Environmental Fate of Rice Pesticides, 2018


Ronald S. Tjeerdema, professor and associate dean, Dept. of Environmental Toxicology, CAES, UC Davis

The goal of this project is to characterize how pesticides important to rice culture dissipate under California rice field conditions. These chemical compounds break down in the environment through interaction with soil, water, and air, as well as by degradation from sunlight and microbial activity. The research emphasis in 2018 was exclusively on the insecticide Coragen® (chlorantraniliprole).

Coragen® was registered by the U.S. EPA for agricultural use in 2008 and by the California Environmental Protection Agency in 2016 for use on California rice fields as a preflood treatment to control rice water weevil.

Chlorantraniliprole, the active ingredient in Coragen®, belongs to an emerging class of pesticides known as the anthranilic diamides. It has potent activity against rice water weevil larvae. Because of its specificity, chlorantraniliprole has lower toxicity than other currently used insecticides on nontarget species, including crayfish and pollinators.

However, it exhibits high toxicity toward some aquatic invertebrate species. Furthermore, other nontarget organisms have shown reduced activity, reproduction, and feeding after short-term exposure to chlorantraniliprole. This indicates the potential for ecological impacts at sublethal concentrations that could result from spray drift, weir leakage, or tailwater releases.

Previous research concluded that chlorantraniliprole is unlikely to volatilize and exhibits weak sorption to soil. Therefore, the degradation of chlorantraniliprole in California rice field soils needs to be determined to ensure adequate dissipation prior to the release of tailwater.

Pesticide degradation in soil is dominated by the microbial community present and the properties of the local environment that influence the microbes. When a rice field is flooded, anaerobic conditions are rapidly established, causing dramatic changes in the dominant microbial communities. As a result, pesticide degradation rates under preflood aerobic conditions can differ greatly from those measured under flooded anaerobic conditions.

Extended flooding periods—combined with elevated temperature and rapid evapotranspiration in California rice fields during the growing season—also influence salinity levels (as indicated by elevated electrical conductivities).

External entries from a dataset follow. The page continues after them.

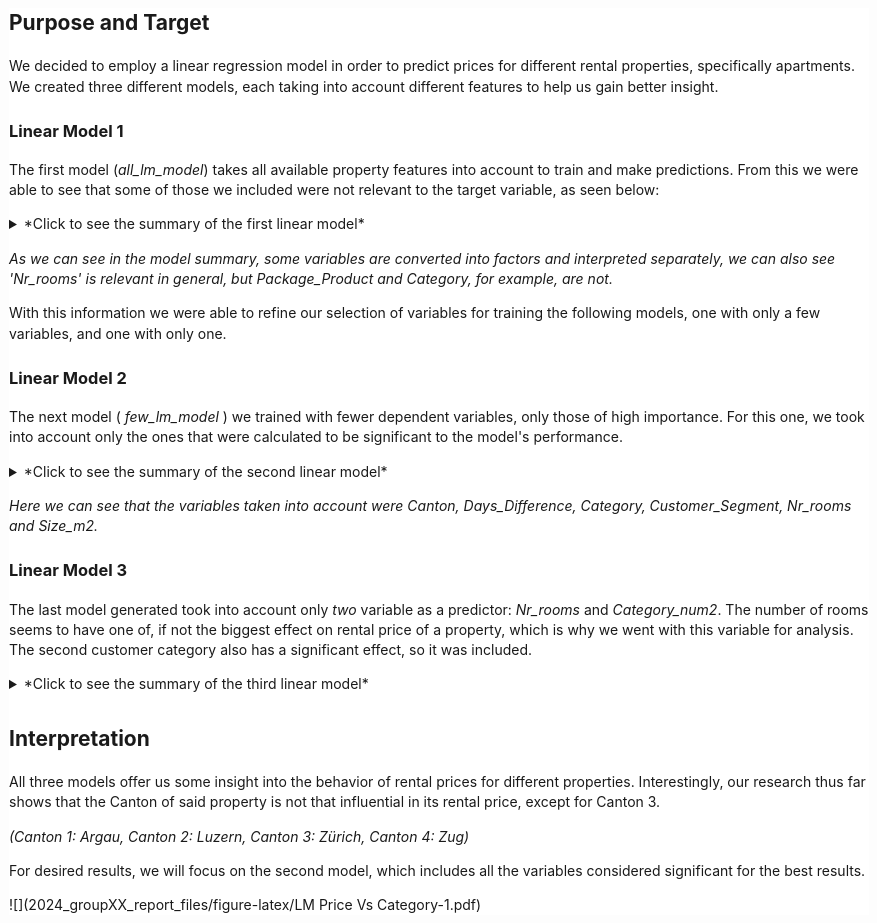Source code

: 

## Purpose and Target

We decided to employ a linear regression model in order to predict prices for different rental properties, specifically apartments. We created three different models, each taking into account different features to help us gain better insight.

### Linear Model 1

The first model (*all_lm_model*) takes all available property features into account to train and make predictions. From this we were able to see that some of those we included were not relevant to the target variable, as seen below:

<details><summary>*Click to see the summary of the first linear model*</summary></details>

*As we can see in the model summary, some variables are converted into factors and interpreted separately, we can also see 'Nr_rooms' is relevant in general, but Package_Product and Category, for example, are not.*

With this information we were able to refine our selection of variables for training the following models, one with only a few variables, and one with only one.

### Linear Model 2

The next model ( *few_lm_model* ) we trained with fewer dependent variables, only those of high importance. For this one, we took into account only the ones that were calculated to be significant to the model's performance.

<details><summary>*Click to see the summary of the second linear model*</summary></details>

*Here we can see that the variables taken into account were Canton, Days_Difference, Category, Customer_Segment, Nr_rooms and Size_m2.*

### Linear Model 3

The last model generated took into account only *two* variable as a predictor: *Nr_rooms* and *Category_num2*. The number of rooms seems to have one of, if not the biggest effect on rental price of a property, which is why we went with this variable for analysis. The second customer category also has a significant effect, so it was included.

<details><summary>*Click to see the summary of the third linear model*</summary></details>

## Interpretation

All three models offer us some insight into the behavior of rental prices for different properties. Interestingly, our research thus far shows that the Canton of said property is not that influential in its rental price, except for Canton 3.

*(Canton 1: Argau, Canton 2: Luzern, Canton 3: Zürich, Canton 4: Zug)*

For desired results, we will focus on the second model, which includes all the variables considered significant for the best results.

![](2024_groupXX_report_files/figure-latex/LM Price Vs Category-1.pdf) 
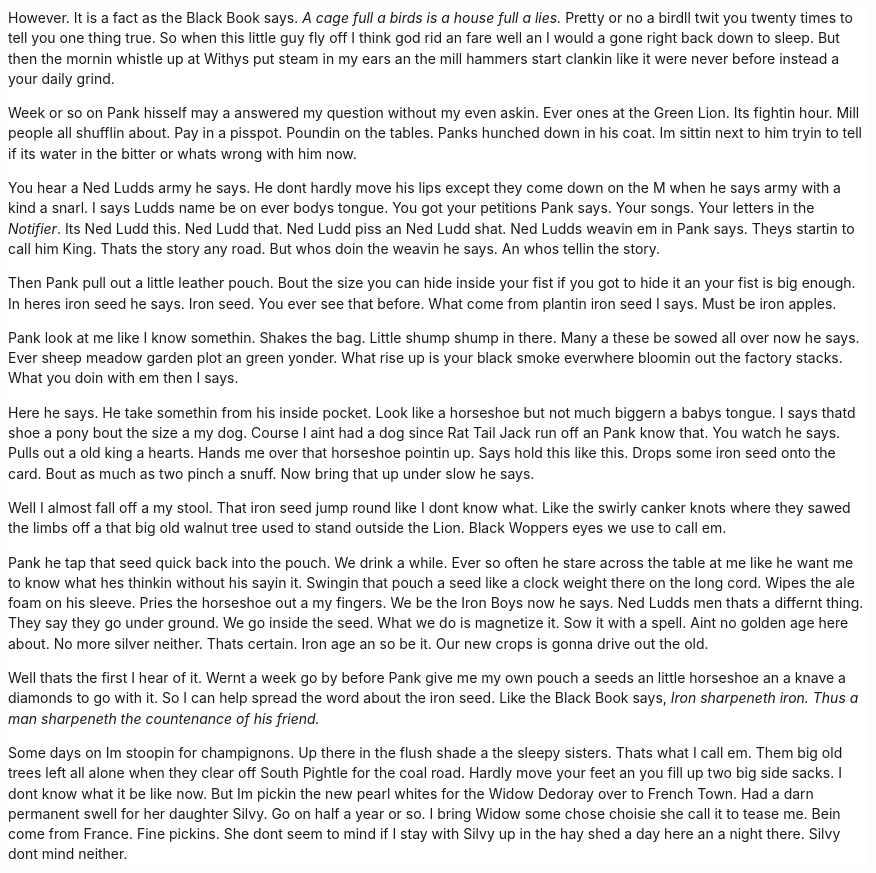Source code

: However. It is a fact as the Black Book says. _A cage full a birds is a house full a lies._ Pretty or no a birdll twit you twenty times to tell you one thing true. So when this little guy fly off I think god rid an fare well an I would a gone right back down to sleep. But then the mornin whistle up at Withys put steam in my ears an the mill hammers start clankin like it were never before instead a your daily grind.

Week or so on Pank hisself may a answered my question without my even askin. Ever ones at the Green Lion. Its fightin hour. Mill people all shufflin about. Pay in a pisspot. Poundin on the tables. Panks hunched down in his coat. Im sittin next to him tryin to tell if its water in the bitter or whats wrong with him now.

You hear a Ned Ludds army he says. He dont hardly move his lips except they come down on the M when he says army with a kind a snarl. I says Ludds name be on ever bodys tongue. You got your petitions Pank says. Your songs. Your letters in the _Notifier_. Its Ned Ludd this. Ned Ludd that. Ned Ludd piss an Ned Ludd shat. Ned Ludds weavin em in Pank says. Theys startin to call him King. Thats the story any road. But whos doin the weavin he says. An whos tellin the story.

Then Pank pull out a little leather pouch. Bout the size you can hide inside your fist if you got to hide it an your fist is big enough. In heres iron seed he says. Iron seed. You ever see that before. What come from plantin iron seed I says. Must be iron apples.

Pank look at me like I know somethin. Shakes the bag. Little shump shump in there. Many a these be sowed all over now he says. Ever sheep meadow garden plot an green yonder. What rise up is your black smoke everwhere bloomin out the factory stacks. What you doin with em then I says.

Here he says. He take somethin from his inside pocket. Look like a horseshoe but not much biggern a babys tongue. I says thatd shoe a pony bout the size a my dog. Course I aint had a dog since Rat Tail Jack run off an Pank know that. You watch he says. Pulls out a old king a hearts. Hands me over that horseshoe pointin up. Says hold this like this. Drops some iron seed onto the card. Bout as much as two pinch a snuff. Now bring that up under slow he says.

Well I almost fall off a my stool. That iron seed jump round like I dont know what. Like the swirly canker knots where they sawed the limbs off a that big old walnut tree used to stand outside the Lion. Black Woppers eyes we use to call em.

Pank he tap that seed quick back into the pouch. We drink a while. Ever so often he stare across the table at me like he want me to know what hes thinkin without his sayin it. Swingin that pouch a seed like a clock weight there on the long cord. Wipes the ale foam on his sleeve. Pries the horseshoe out a my fingers. We be the Iron Boys now he says. Ned Ludds men thats a differnt thing. They say they go under ground. We go inside the seed. What we do is magnetize it. Sow it with a spell. Aint no golden age here about. No more silver neither. Thats certain. Iron age an so be it. Our new crops is gonna drive out the old.

Well thats the first I hear of it. Wernt a week go by before Pank give me my own pouch a seeds an little horseshoe an a knave a diamonds to go with it. So I can help spread the word about the iron seed. Like the Black Book says, _Iron sharpeneth iron. Thus a man sharpeneth the countenance of his friend._

Some days on Im stoopin for champignons. Up there in the flush shade a the sleepy sisters. Thats what I call em. Them big old trees left all alone when they clear off South Pightle for the coal road. Hardly move your feet an you fill up two big side sacks. I dont know what it be like now. But Im pickin the new pearl whites for the Widow Dedoray over to French Town. Had a darn permanent swell for her daughter Silvy. Go on half a year or so. I bring Widow some chose choisie she call it to tease me. Bein come from France. Fine pickins. She dont seem to mind if I stay with Silvy up in the hay shed a day here an a night there. Silvy dont mind neither.
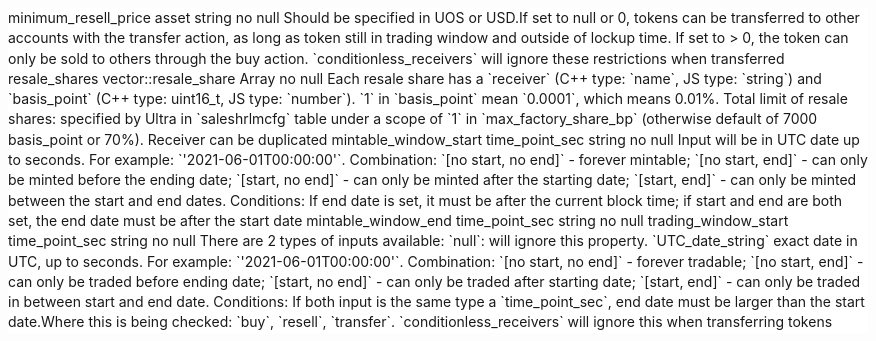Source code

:    </tr>
   <tr>
      <td>minimum_resell_price</td>
      <td>asset</td>
      <td>string</td>
      <td>no</td>
      <td>null</td>
      <td>Should be specified in UOS or USD.If set to null or 0, tokens can be transferred to other accounts with the transfer action, as long as token still in trading window and outside of lockup time. If set to > 0, the token can only be sold to others through the buy action. `conditionless_receivers` will ignore these restrictions when transferred</td>
      <td></td>
   </tr>
   <tr>
      <td>resale_shares</td>
      <td>
         vector::resale_share
      </td>
      <td>Array</td>
      <td>no</td>
      <td>null</td>
      <td>Each resale share has a `receiver` (C++ type: `name`, JS type: `string`) and `basis_point` (C++ type: uint16_t, JS type: `number`). `1` in `basis_point` mean `0.0001`, which means 0.01%. Total limit of resale shares: specified by Ultra in `saleshrlmcfg` table under a scope of `1` in `max_factory_share_bp` (otherwise default of 7000 basis_point or 70%). Receiver can be duplicated</td>
      <td></td>
   </tr>
   <tr>
      <td>mintable_window_start</td>
      <td>time_point_sec</td>
      <td>string</td>
      <td>no</td>
      <td>null</td>
      <td>Input will be in UTC date up to seconds. For example: `'2021-06-01T00:00:00'`. Combination: `[no start, no end]` - forever mintable; `[no start, end]` - can only be minted before the ending date; `[start, no end]` - can only be minted after the starting date; `[start, end]` - can only be minted between the start and end dates. Conditions: If end date is set, it must be after the current block time; if start and end are both set, the end date must be after the start date</td>
      <td></td>
   </tr>
   <tr>
      <td>mintable_window_end</td>
      <td>time_point_sec</td>
      <td>string</td>
      <td>no</td>
      <td>null</td>
      <td></td>
      <td></td>
   </tr>
   <tr>
      <td>trading_window_start</td>
      <td>time_point_sec</td>
      <td>string</td>
      <td>no</td>
      <td>null</td>
      <td>There are 2 types of inputs available: `null`: will ignore this property. `UTC_date_string` exact date in UTC, up to seconds. For example: `'2021-06-01T00:00:00'`. Combination: `[no start, no end]` - forever tradable; `[no start, end]` - can only be traded before ending date; `[start, no end]` - can only be traded after starting date; `[start, end]` - can only be traded in between start and end date. Conditions: If both input is the same type a `time_point_sec`, end date must be larger than the start date.Where this is being checked: `buy`, `resell`, `transfer`. `conditionless_receivers` will ignore this when transferring tokens</td>
      <td></td>
   </tr>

Increased salinity has been shown to negatively affect microbial and enzyme activity in soils. An investigation into the impact of salinity on the degradation of pesticides in soil was needed.

Therefore, research in 2018 sought to characterize chlorantraniliprole degradation in soil under simulated California rice field conditions and to analyze the impact of soil properties, flooding, and field salinization on degradation rates. Degradation half-lives were determined through microcosm experiments in the laboratory with two rice field soils from the Sacramento Valley.

The half-life of chlorantraniliprole ranged from 59 to 100 days and was not statistically correlated with soil, redox state, or salinity. Thus, degradation half lives in soil are not expected to vary greatly from field soil properties, flooding practices, or salinity.

The results also showed that chlorantraniliprole degraded for the first 63 days in all treatments. After that, no further degradation was observed. Nutrients such as nitrogen and phosphorous can play an important role in the degradation process in soil. It is possible that depletion of soil nutrients in the laboratory experiments resulted in death or dormancy of soil microorganisms and could explain this observation.

Future research should be conducted to determine the impact of specific soil nutrients on the biotic degradation of chlorantraniliprole. The impact of photolysis and abiotic degradation on chlorantraniliprole also needs further study.